[TEXT UNDER STUDY Boundary: Start]

A lucrative tender at the Kenya Bureau of Standards (Kebs) has been dogged by controversy that has forced the contract to be postponed multiple times last year and left the standard’s agency on the spot.

Kenya Insights has established that at least 13 firms have now submitted bids for the multi-billion-shilling motor vehicle inspection contract, including two firms that are fighting from being blacklisted from doing business in Kenya.

The Sh1.5 billion contract was first advertised in January 2021 but was never awarded under unclear circumstances even though contracts for the firms undertaking inspections for Kenya abroad had lapsed.

Postponement

Over the last three months, Kebs has postponed the tender at least thrice.

The agency had announced that documents for the restricted tender were to be published on November 24, 2021. However, this was pushed to November 30 with the tender deadline being set for January 6, 2022. Kebs managing irector Bernard Njiraini has since pushed the tender deadline to January 27 following a request by one of the bidders.

“Due to the new Covid-19 variant(Omicron) and the festive season, the travel restrictions imposed by airlines have made it difficult to beat the tender deadline of 6th January, 2022. Secondly most offices are closed for the holidays. We hereby request for the extension of the tender closing date,” the request reads in part.

Among the firms invited to bid for the contract include East Africa Automobile Inspection company (EAA) that has been debarred by the Public Procurement Administrative Review Board (PPARB) from doing business in Kenya.

The firm was debarred for three years and the decision gazetted by Treasury Cabinet Secretary Ukur Yatani.

[TEXT UNDER STUDY Boundary: End]
[DATASET CONTENT Boundary: Start]

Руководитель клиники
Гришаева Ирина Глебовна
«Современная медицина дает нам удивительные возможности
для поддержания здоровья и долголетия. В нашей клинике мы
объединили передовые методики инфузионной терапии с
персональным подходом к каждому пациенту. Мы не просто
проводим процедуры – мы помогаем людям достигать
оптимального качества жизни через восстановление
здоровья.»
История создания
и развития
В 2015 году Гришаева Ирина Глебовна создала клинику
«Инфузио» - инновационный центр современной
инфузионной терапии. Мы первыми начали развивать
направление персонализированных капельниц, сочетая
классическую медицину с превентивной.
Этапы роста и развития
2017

[DATASET CONTENT Boundary: End]
[DATASET CONTENT Boundary: Start]

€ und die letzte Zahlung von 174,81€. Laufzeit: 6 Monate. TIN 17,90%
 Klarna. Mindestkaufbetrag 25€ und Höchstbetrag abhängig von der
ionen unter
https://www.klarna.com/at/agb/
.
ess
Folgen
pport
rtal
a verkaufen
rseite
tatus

[DATASET CONTENT Boundary: End]

__TO DO__:
A. Decide whether each statement agrees with the article on the Kebs vehicle inspection tender. Answer yes or no for each, and quote the deciding words of the article.
(i) The contract was first advertised in January 2021.
(ii) When the tender documents were published, the deadline was originally set for January 27, 2022.
(iii) East Africa Automobile Inspection company was debarred for five years.
B. Extend the article on the Kebs vehicle inspection tender, starting right after its final sentence.

__YOUR WRITTEN ANSWERS__:
A.
(i) Yes: "The Sh1.5 billion contract was first advertised in January 2021"
(ii) No: "this was pushed to November 30 with the tender deadline being set for January 6, 2022"
(iii) No: "The firm was debarred for three years"

B.
However, EAA dashed to court and obtained orders staying the debarment pending the hearing and determination of the suit.

EAA was debarred for alleged falsification of documents in previous contract.

The decision to debar EAA was arrived at after various investigative agencies including the Directorate of Criminal Investigations in conjunction with Interpol, the National Assembly’s Public Investments Committee and the Auditor General separately concluded that the firm was involved in falsification of its bid documents.

EAA was debarred in June last year after PPARB ruled that the company forged documents in different bids placed between 2011 to 2019.

Also invited to bid for the contract is Auto Terminal Japan Ltd (ATJ).

The company is embroiled in vicious court cases with PPARB fighting debarment for alleged falsification of documents.

The Auditor General, the DCI and PICalso alleged forgery of bid documents by ATJ to win previous multi billion shillings Kebss contracts for motor vehicle inspection.

Other companies that have been invited in the restricted tender include Japanese based Aichi Daihatsu. The company was registered in Kenya in 2015 under Jumbo DAA Kenya Limited.

ISO certification

Jumbo DAA is a company importing and exporting vehicles from Japan to Kenya and its neighbouring countries.

Other firms include Quality Inspection Services Japan (QISJ), Japan Inspection Services, Telova, Jurong Inspection Centre (JIC), Wilna, Geochem, Vinstar, TIS, JAAI and Five Blocks.

For the first time, KEBS has insisted that the tender would only be awarded to firms with Type A ISO certification.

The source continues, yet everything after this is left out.